Thursday, October 16, 2008

What Makes A Great Parent?

I found this article while I was purging some of my older magazines that I have been hanging onto... It's out of a Family Circle, the June 14, 2005 issue. How bad is that?? It wasn't even just this page I had...It was the whole magazine!!! Yikes!!

So anyway, I just wanted to share this. It's rather long.

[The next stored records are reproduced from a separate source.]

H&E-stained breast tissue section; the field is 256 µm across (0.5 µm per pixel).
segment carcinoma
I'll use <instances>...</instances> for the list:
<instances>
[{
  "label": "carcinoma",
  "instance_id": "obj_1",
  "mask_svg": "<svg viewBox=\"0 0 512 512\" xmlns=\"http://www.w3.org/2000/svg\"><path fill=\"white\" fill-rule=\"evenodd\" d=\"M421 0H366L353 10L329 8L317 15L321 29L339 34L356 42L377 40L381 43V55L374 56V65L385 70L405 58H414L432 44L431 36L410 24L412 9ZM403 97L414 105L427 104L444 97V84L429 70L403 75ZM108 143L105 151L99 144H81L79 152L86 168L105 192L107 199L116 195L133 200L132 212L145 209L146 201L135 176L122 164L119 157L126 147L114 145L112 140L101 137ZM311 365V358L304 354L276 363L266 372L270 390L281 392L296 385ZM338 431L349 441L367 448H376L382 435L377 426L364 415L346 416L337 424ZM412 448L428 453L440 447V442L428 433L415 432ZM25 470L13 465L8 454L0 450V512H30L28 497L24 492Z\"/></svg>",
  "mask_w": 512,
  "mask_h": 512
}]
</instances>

What Makes a Great Parent?
By: Marc Parent
I was at our local mall with my two-year-old, separating chicken nuggets into small, chokeproof bites, when an older woman approached to tell me that I had a lucky little boy. "Why is that?" I asked. "Because you're a great parent," she said. I thanked her for the compliment and spent the rest of the day trying to figure out what she had seen me do that was so great. Pulling chicken nuggets apart, after all, does not a great parent make. Or does it?
One of my favorite childhood memories of my father is of an ordinary weekday when he came home from work with a bag of candy for me and my sisters. He explained that during his drive home he had heard the James Taylor song "Shower the People (You Love with Love)," and decided to do his best, on such short notice, to shower us. When I think back to my father's greatest moments, it's not the lavish birthdays or big vacations that first come to mind, but that late Wednesday afternoon and a single bag of orange candy.
The good news for any mother or father is that when it comes to time with your children, it's the small moments that make or break you. Locking in a legacy of parenting greatness may be an elusive goal; it's far easier to accomplish greatness on a more immediate scale and trust that your many small moments will have a cumulative effect. So with an eye on that prize, I submit this partial list of my own informal hodgepodge of brick-by-brick, 100 percent tested, small parenting greats. I highly recommend you test-drive any one of these today.
  • Look your children in the eyes and tell them you are their fix-it-up person. Tell them that no matter what breaks, you'll fix it--and if it can't be fixed, you'll never stop trying to make it better.
  • When they're in their pajamas, drive them to get ice cream. Do it on a school night.
  • Learn the names of all their teachers.
  • Tuck them in every night until sending them off to college, just call it something different once they've hit middle school. When you tuck them in, tell them something specific about how they impressed you that day. Make it up if you have to.
  • Love them unconditionally, but make sure they understand that the rest of the world won't.
  • You don't have to teach them how to throw a perfect spiral if you don't know how, but you do have to play chess with them and you do have to let them win.
  • Tell them made-up stories. Use their names for the characters, and make them the clowns and the heroes.
  • In every single situation, give them an avenue to succeed.
  • Jump with them into the snow, the leaf pile, the mud, the ocean -- last one in is a rotten egg.
  • After dinner tonight, giver your spouse a hug. Don't let go right away; let your children see you. Turn on the radio and let them watch you dance. Young children will try to get between you. Always let them get between you.

The nicest thing about small moments like these is that you can create them without the help of James Taylor songs. They aren't dependent on any specific occasion, place or time of year, and they cost next to nothing. You'll still have to see your children through high school unscathed and then into the right college (and find a way to pay for it). But as you navigate those waters, don't forget to keep the radio playing and never underestimate the significance of an unexpected bag of candy on an otherwise normal Wednesday afternoon.

I am far from being a perfect parent. That is not my goal anymore. I just want to be a 'Great' parent and I think this is going to help me slow down and enjoy my kids!

2 What's On Your Mind:

Naomi Ockeman said...

thank you! just what i needed today...a little reminder

Decor To Adore said...

Yes, it truly is the little things that matter.